● DO THIS: Can you pull out every line in the rows below that contains the string "arco"? Copy each of those lines in full.

● STORED ROWS:
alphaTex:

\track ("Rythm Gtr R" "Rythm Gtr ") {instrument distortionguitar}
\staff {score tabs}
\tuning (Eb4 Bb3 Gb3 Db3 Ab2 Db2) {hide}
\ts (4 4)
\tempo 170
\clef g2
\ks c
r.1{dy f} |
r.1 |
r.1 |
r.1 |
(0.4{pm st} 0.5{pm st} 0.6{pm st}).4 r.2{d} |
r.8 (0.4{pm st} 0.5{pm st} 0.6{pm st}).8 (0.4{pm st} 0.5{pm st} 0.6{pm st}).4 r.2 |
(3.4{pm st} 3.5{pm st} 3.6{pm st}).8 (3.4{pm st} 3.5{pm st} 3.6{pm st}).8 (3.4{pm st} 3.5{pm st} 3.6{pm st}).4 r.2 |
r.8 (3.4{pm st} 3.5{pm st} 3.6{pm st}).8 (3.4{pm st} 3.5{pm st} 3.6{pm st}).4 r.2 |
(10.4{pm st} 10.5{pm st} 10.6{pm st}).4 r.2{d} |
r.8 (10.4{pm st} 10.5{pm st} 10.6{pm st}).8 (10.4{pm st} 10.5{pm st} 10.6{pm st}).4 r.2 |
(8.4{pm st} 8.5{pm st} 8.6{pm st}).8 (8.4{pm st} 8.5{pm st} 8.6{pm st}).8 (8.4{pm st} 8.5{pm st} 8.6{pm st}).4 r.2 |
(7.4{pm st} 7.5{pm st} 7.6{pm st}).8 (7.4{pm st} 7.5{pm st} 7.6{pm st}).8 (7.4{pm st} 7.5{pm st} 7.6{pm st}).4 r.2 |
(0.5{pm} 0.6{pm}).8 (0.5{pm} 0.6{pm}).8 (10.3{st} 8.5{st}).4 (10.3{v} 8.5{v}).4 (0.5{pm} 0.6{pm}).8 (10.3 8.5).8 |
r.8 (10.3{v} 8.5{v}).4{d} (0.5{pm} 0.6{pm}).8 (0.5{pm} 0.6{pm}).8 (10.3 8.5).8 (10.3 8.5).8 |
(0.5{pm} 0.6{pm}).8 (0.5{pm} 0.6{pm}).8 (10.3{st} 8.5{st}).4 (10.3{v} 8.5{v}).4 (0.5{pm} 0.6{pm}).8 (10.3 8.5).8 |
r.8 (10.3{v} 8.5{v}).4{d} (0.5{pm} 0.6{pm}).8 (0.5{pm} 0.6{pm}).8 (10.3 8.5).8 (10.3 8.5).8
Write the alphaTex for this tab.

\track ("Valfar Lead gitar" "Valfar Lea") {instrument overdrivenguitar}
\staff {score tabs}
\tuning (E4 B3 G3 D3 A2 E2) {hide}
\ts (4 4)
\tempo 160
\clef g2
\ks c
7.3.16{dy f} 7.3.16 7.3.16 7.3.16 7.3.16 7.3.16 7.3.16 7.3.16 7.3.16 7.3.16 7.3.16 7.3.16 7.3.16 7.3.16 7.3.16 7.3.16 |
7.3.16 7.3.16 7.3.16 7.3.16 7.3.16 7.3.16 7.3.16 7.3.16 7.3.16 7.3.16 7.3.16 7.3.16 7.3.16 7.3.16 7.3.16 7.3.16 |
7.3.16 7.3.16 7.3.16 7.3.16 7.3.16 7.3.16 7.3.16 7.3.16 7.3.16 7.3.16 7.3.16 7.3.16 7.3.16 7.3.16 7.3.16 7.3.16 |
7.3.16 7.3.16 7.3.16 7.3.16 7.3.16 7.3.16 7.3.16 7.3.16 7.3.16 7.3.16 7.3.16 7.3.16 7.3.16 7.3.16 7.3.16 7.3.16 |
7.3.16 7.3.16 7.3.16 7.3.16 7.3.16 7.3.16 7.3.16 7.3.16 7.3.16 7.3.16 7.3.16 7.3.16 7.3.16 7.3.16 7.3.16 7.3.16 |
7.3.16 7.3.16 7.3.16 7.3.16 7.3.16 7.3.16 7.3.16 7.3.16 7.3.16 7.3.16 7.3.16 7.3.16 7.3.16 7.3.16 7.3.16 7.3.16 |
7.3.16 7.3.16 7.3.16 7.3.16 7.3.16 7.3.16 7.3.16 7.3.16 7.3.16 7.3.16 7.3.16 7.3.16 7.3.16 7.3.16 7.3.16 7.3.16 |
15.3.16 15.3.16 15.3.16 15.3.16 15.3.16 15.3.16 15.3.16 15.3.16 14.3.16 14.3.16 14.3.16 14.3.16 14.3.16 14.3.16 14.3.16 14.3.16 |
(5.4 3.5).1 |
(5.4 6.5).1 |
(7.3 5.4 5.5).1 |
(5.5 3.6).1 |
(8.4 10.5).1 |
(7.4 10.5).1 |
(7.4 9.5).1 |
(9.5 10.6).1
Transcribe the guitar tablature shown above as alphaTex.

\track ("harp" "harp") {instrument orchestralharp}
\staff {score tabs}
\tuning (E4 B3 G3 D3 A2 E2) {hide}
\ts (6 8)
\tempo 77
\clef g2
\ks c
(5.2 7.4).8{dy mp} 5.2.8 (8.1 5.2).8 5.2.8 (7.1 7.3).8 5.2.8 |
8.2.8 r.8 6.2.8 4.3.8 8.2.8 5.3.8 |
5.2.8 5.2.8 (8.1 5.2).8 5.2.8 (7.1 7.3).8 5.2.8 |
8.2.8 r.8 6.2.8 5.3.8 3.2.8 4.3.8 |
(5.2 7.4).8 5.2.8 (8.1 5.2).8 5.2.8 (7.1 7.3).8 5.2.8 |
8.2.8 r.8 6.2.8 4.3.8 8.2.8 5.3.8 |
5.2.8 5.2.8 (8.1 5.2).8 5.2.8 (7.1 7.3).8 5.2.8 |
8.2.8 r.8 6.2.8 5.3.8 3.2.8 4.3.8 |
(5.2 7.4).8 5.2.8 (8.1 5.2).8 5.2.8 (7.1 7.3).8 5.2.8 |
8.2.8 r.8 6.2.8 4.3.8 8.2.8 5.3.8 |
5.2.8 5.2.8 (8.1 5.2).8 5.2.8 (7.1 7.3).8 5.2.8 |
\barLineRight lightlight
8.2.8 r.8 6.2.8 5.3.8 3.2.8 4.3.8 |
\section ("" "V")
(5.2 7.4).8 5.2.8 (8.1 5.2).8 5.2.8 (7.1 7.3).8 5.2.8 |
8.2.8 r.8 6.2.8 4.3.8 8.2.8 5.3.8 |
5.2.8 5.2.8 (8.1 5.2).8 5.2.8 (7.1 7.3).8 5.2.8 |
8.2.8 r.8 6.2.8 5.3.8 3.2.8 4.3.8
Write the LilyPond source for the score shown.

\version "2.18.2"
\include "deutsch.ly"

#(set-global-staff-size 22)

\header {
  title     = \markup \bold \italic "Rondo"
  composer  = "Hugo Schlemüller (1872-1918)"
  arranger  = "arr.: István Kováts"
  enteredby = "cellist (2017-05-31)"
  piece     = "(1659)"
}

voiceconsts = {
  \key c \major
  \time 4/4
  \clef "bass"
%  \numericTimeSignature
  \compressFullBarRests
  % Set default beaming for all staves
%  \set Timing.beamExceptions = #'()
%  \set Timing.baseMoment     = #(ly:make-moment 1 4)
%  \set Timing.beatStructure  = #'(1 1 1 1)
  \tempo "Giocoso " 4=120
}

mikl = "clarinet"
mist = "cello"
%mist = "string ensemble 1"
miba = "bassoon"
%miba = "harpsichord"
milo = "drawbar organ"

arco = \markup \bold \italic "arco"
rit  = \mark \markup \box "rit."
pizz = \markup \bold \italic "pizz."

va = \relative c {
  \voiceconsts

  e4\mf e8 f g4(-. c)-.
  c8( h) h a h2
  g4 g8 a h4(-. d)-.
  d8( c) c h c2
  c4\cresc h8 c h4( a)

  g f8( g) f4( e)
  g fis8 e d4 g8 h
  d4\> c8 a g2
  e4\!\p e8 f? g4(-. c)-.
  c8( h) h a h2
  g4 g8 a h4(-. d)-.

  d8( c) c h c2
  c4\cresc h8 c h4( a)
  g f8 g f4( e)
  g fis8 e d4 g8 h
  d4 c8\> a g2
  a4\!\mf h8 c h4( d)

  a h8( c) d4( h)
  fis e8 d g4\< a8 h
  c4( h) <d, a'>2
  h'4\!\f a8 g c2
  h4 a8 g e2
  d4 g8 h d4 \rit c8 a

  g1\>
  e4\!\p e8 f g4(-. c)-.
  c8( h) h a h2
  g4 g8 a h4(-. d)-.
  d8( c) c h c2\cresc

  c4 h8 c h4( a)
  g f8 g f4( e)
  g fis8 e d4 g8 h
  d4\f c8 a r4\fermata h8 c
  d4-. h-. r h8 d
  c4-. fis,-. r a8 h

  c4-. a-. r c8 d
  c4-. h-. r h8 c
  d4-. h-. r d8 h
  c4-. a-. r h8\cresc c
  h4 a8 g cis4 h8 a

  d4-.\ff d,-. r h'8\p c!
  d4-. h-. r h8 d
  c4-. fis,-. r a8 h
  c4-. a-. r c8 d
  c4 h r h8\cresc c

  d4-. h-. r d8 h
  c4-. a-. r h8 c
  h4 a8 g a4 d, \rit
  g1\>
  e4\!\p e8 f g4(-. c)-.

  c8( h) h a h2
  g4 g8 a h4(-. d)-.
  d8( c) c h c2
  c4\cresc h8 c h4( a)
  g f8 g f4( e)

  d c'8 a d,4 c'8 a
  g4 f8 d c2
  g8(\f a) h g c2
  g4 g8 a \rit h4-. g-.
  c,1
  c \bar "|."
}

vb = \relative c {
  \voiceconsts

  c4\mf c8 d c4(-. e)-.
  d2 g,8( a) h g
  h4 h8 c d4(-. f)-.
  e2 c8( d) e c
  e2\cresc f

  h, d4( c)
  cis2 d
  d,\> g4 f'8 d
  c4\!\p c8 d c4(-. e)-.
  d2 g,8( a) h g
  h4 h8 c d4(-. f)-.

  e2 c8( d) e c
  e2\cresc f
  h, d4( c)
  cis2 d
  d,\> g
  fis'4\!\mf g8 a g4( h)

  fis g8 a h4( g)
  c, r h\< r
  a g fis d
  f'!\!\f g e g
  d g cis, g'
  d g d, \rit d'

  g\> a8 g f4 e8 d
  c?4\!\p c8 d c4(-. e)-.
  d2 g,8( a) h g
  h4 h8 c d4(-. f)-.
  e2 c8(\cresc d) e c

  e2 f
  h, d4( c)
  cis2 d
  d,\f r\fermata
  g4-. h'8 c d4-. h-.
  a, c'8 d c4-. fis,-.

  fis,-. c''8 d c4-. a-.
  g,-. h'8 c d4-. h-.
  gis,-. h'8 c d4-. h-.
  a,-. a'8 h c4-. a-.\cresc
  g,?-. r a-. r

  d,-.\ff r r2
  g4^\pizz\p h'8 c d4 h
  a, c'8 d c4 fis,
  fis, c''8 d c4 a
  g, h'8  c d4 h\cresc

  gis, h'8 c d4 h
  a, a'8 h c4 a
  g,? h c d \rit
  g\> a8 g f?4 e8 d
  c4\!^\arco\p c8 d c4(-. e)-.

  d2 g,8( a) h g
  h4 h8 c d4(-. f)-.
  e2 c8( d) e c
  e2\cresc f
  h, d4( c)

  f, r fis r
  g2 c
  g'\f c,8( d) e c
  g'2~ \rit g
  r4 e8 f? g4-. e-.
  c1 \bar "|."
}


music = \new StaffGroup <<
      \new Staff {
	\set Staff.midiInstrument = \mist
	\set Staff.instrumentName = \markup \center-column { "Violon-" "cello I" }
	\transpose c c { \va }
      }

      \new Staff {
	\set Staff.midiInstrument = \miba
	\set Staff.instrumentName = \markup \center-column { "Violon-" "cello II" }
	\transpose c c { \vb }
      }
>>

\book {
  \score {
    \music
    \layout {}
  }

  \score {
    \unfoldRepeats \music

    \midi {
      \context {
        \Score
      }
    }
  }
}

● EXERCISE ANSWER:
arco = \markup \bold \italic "arco"
  c4\!^\arco\p c8 d c4(-. e)-.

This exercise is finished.